DESCRIPTION OF THE TASK: Print each entry in full, word for word, with no pictures in the result.

*** Opening of DATA EXCERPTS ***

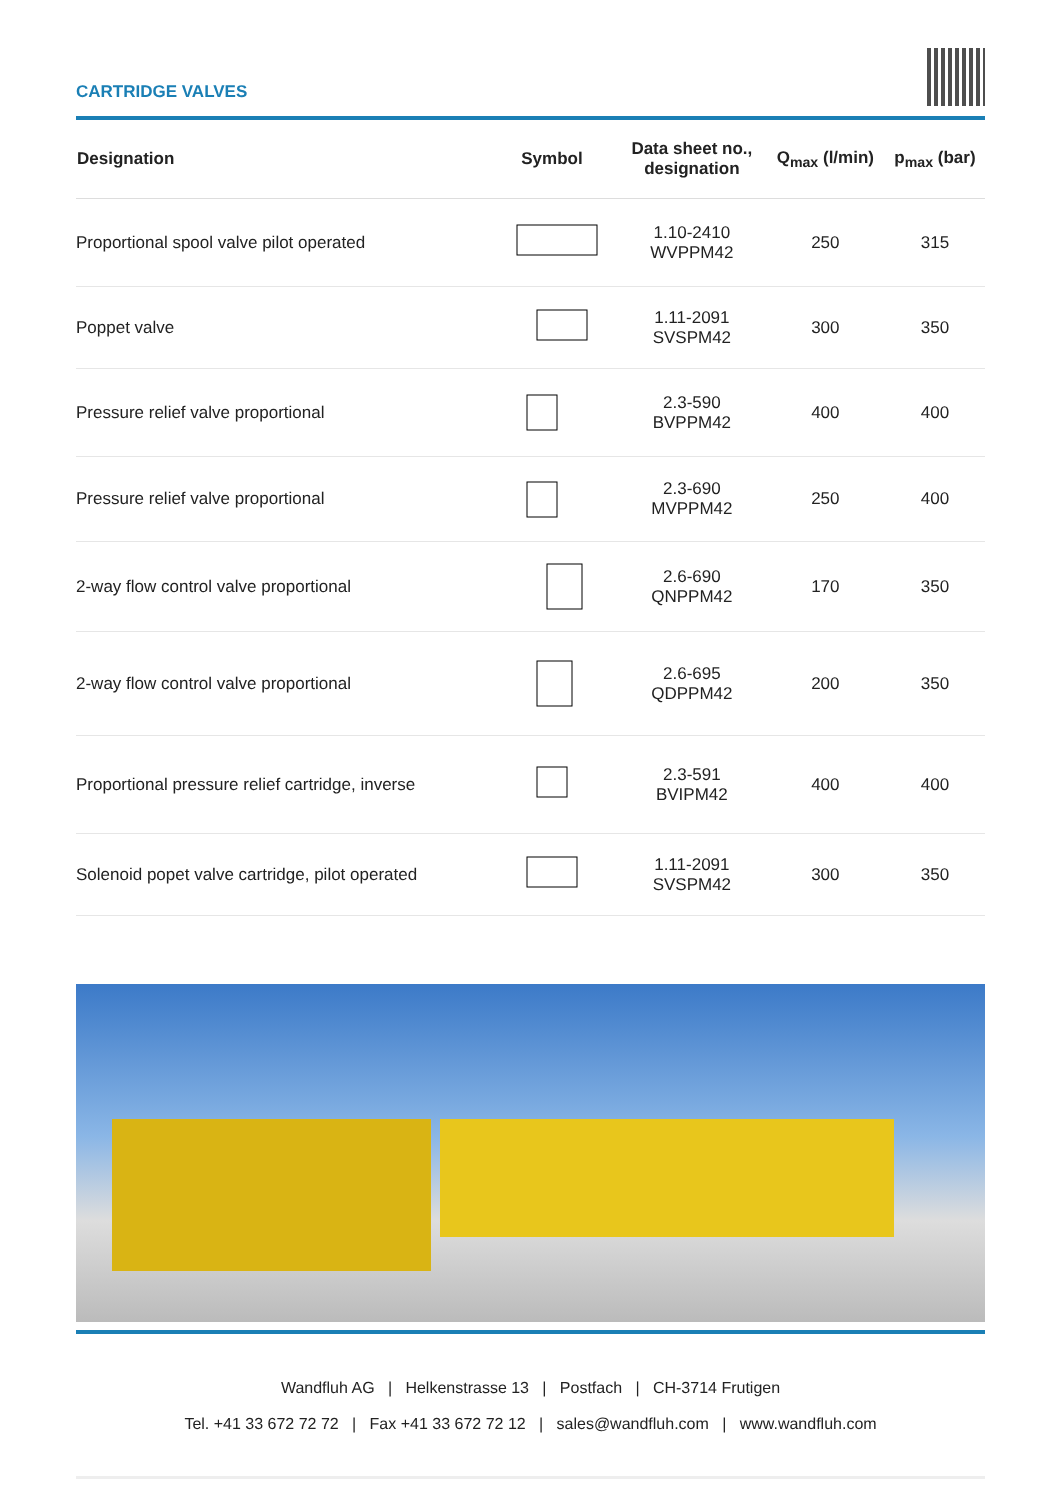CARTRIDGE VALVES
| Designation | Symbol | Data sheet no., designation | Q<sub>max</sub> (l/min) | p<sub>max</sub> (bar) |
| --- | --- | --- | --- | --- |
| Proportional spool valve pilot operated | | 1.10-2410 WVPPM42 | 250 | 315 |
| Poppet valve | | 1.11-2091 SVSPM42 | 300 | 350 |
| Pressure relief valve proportional | | 2.3-590 BVPPM42 | 400 | 400 |
| Pressure relief valve proportional | | 2.3-690 MVPPM42 | 250 | 400 |
| 2-way flow control valve proportional | | 2.6-690 QNPPM42 | 170 | 350 |
| 2-way flow control valve proportional | | 2.6-695 QDPPM42 | 200 | 350 |
| Proportional pressure relief cartridge, inverse | | 2.3-591 BVIPM42 | 400 | 400 |
| Solenoid popet valve cartridge, pilot operated | | 1.11-2091 SVSPM42 | 300 | 350 |
Wandfluh AG | Helkenstrasse 13 | Postfach | CH-3714 Frutigen
Tel. +41 33 672 72 72 | Fax +41 33 672 72 12 | sales@wandfluh.com | www.wandfluh.com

*** Close of DATA EXCERPTS ***

RESPONSE BOX:
CARTRIDGE VALVES
| Designation | Symbol | Data sheet no., designation | Q<sub>max</sub> (l/min) | p<sub>max</sub> (bar) |
| --- | --- | --- | --- | --- |
| Proportional spool valve pilot operated | | 1.10-2410 WVPPM42 | 250 | 315 |
| Poppet valve | | 1.11-2091 SVSPM42 | 300 | 350 |
| Pressure relief valve proportional | | 2.3-590 BVPPM42 | 400 | 400 |
| Pressure relief valve proportional | | 2.3-690 MVPPM42 | 250 | 400 |
| 2-way flow control valve proportional | | 2.6-690 QNPPM42 | 170 | 350 |
| 2-way flow control valve proportional | | 2.6-695 QDPPM42 | 200 | 350 |
| Proportional pressure relief cartridge, inverse | | 2.3-591 BVIPM42 | 400 | 400 |
| Solenoid popet valve cartridge, pilot operated | | 1.11-2091 SVSPM42 | 300 | 350 |
Wandfluh AG | Helkenstrasse 13 | Postfach | CH-3714 Frutigen
Tel. +41 33 672 72 72 | Fax +41 33 672 72 12 | sales@wandfluh.com | www.wandfluh.com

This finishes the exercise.